The following data has a line with "23: (680, 825)" and a line with "43: (593, 934)". Write out exactly those lines and all the lines between them.

++++ RECORD EXCERPTS ++++

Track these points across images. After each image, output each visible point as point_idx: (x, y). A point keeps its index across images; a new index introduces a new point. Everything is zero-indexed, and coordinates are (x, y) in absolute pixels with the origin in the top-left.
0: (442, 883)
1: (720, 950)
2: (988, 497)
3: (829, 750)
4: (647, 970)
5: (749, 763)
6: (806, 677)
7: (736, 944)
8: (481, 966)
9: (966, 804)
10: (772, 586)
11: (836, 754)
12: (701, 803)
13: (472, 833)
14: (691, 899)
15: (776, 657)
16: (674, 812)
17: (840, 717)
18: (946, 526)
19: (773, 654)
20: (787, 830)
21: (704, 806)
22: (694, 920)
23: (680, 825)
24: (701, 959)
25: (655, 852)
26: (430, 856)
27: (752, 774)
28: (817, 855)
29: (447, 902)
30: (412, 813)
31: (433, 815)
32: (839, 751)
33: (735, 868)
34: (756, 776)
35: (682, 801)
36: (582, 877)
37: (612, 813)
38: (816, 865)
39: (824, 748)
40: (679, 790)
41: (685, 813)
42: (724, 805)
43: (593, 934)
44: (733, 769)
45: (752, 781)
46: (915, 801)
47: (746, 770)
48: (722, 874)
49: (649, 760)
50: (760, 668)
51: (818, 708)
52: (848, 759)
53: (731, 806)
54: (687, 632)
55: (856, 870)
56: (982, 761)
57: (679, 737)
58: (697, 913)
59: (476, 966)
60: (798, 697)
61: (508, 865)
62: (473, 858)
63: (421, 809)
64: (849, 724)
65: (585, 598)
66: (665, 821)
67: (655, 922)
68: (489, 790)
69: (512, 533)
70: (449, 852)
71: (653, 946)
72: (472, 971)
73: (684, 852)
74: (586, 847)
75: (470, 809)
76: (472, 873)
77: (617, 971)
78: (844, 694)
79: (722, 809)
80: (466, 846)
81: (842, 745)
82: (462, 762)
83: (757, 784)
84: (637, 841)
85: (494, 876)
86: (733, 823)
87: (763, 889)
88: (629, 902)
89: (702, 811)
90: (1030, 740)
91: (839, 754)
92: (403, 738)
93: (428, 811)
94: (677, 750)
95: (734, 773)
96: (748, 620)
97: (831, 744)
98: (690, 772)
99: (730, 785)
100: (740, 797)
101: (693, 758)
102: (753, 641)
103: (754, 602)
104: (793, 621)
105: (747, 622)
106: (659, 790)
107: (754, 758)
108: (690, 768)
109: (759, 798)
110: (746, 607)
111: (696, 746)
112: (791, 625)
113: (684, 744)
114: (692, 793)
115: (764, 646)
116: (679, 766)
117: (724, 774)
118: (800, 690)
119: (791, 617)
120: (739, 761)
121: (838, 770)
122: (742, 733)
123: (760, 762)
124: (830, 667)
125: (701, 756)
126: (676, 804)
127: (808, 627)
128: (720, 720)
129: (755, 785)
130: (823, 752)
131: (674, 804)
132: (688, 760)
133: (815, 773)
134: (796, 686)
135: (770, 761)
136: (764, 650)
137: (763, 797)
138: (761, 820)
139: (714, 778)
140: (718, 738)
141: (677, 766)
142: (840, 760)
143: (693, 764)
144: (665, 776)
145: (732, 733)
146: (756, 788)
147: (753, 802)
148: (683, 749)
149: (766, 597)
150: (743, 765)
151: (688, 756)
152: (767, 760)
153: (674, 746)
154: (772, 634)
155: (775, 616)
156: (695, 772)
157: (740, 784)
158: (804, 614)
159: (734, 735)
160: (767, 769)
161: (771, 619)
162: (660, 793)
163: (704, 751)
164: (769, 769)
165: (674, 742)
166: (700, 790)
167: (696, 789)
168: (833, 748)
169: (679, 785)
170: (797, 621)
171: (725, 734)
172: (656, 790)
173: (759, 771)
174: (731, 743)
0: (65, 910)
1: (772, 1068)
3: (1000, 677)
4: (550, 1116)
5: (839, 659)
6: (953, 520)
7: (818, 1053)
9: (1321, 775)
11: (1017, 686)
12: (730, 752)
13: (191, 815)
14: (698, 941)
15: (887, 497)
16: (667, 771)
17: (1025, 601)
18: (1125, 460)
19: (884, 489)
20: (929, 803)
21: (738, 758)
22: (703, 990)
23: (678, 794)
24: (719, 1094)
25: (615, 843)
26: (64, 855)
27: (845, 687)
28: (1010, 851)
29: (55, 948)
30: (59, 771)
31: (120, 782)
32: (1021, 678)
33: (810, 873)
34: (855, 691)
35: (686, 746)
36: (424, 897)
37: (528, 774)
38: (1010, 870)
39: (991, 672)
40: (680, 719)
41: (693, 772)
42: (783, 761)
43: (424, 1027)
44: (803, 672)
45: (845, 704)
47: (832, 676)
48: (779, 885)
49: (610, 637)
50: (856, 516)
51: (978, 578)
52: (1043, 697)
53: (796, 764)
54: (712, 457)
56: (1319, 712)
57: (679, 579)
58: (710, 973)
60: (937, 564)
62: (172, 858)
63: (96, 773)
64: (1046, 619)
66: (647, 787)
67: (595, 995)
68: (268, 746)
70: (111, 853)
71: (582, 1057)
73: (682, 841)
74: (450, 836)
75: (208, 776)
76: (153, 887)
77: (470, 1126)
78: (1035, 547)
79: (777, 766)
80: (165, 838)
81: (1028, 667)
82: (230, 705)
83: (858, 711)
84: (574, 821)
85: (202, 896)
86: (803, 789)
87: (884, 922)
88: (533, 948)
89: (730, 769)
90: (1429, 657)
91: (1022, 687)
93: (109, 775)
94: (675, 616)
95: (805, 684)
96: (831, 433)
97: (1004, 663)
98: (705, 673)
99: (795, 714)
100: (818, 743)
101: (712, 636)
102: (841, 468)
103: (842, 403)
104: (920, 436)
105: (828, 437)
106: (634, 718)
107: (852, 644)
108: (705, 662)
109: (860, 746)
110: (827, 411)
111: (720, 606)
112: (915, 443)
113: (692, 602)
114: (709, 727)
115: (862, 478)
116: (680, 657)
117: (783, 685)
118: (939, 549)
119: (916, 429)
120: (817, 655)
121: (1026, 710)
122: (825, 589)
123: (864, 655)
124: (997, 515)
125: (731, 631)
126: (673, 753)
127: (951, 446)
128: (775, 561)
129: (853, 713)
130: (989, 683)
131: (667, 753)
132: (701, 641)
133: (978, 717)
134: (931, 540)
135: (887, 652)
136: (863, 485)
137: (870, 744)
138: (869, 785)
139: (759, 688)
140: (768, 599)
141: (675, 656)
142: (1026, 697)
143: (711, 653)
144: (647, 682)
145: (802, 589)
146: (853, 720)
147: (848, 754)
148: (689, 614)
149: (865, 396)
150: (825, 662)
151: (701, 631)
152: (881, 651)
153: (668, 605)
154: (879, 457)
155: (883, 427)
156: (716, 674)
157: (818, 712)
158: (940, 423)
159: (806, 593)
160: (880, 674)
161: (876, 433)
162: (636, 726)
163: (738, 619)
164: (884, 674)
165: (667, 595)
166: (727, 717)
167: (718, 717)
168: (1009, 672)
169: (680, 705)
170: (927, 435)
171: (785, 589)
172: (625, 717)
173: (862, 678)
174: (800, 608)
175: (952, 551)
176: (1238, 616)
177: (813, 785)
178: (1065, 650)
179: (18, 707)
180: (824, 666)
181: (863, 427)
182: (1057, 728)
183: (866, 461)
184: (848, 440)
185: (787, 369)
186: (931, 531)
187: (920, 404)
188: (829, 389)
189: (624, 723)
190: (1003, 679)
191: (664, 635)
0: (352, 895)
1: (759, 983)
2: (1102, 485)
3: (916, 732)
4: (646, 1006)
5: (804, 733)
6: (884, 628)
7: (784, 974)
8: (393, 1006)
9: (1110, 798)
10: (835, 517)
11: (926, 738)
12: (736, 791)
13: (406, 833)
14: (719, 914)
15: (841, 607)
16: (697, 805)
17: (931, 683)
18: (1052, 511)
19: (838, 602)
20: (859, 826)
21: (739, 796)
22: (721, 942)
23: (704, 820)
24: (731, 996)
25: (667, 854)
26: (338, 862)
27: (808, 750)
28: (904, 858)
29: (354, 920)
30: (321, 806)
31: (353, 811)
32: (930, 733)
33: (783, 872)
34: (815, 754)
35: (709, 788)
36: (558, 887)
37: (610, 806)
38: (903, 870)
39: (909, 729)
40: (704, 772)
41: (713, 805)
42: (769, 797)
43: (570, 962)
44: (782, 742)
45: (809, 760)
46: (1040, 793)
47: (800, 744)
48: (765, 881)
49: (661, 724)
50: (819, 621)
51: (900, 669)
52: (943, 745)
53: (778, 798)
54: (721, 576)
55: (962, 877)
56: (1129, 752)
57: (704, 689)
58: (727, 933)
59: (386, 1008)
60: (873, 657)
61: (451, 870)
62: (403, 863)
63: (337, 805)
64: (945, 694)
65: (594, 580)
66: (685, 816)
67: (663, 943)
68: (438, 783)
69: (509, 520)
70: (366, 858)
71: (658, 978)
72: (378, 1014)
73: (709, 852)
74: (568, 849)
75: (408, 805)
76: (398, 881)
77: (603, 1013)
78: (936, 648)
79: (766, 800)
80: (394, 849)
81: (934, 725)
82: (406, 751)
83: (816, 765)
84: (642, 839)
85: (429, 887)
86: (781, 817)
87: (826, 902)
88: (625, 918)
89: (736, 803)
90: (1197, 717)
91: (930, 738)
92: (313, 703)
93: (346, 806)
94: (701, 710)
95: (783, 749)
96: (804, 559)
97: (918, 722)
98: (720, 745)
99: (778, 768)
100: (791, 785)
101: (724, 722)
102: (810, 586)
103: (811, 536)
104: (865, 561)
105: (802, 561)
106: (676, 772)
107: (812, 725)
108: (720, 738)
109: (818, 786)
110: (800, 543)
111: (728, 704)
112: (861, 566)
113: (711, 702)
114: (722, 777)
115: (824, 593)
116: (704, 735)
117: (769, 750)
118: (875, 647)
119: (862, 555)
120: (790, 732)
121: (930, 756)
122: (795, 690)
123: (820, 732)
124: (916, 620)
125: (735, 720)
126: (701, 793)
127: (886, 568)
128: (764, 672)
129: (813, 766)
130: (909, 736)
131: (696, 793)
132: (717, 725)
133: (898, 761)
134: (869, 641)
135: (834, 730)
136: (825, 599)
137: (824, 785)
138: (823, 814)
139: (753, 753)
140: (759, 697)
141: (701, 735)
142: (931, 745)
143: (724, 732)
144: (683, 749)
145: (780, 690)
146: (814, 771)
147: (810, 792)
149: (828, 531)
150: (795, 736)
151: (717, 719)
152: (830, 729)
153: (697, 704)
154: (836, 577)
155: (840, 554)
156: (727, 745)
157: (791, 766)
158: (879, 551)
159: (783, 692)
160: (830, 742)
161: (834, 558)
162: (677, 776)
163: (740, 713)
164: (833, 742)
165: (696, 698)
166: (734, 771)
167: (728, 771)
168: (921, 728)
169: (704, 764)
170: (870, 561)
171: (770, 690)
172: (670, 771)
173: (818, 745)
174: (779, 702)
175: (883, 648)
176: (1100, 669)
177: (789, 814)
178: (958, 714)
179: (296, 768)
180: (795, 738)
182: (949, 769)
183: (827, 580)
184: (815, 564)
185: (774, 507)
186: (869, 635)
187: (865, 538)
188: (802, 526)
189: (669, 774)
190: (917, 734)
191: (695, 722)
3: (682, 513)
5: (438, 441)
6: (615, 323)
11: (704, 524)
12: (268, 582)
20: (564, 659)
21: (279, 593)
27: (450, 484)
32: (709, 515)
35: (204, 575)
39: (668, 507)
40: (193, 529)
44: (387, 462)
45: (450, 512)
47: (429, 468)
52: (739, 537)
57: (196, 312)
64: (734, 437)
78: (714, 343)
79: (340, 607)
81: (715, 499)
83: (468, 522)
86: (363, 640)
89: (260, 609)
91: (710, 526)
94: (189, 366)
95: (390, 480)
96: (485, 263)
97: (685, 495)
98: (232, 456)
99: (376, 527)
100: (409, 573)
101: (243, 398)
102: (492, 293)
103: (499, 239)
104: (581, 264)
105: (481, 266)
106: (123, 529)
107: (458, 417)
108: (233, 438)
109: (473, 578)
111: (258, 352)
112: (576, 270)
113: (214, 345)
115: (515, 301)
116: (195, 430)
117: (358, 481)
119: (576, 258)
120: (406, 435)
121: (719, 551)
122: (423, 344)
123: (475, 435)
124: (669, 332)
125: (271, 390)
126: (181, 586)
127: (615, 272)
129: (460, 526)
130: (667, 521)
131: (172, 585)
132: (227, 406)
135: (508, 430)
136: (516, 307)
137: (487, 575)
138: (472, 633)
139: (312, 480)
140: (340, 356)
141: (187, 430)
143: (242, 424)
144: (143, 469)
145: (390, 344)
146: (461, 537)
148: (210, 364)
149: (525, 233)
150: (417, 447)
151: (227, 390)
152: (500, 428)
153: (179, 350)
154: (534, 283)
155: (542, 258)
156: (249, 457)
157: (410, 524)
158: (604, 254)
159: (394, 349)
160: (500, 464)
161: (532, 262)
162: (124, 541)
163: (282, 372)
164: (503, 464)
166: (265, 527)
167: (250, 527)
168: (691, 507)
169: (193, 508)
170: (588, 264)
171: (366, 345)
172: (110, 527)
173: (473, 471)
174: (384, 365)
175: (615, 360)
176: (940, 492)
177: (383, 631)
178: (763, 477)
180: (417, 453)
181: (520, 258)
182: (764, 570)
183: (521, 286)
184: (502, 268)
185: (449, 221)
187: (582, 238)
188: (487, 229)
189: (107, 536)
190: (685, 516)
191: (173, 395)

++++

__RESPONSE__
23: (680, 825)
24: (701, 959)
25: (655, 852)
26: (430, 856)
27: (752, 774)
28: (817, 855)
29: (447, 902)
30: (412, 813)
31: (433, 815)
32: (839, 751)
33: (735, 868)
34: (756, 776)
35: (682, 801)
36: (582, 877)
37: (612, 813)
38: (816, 865)
39: (824, 748)
40: (679, 790)
41: (685, 813)
42: (724, 805)
43: (593, 934)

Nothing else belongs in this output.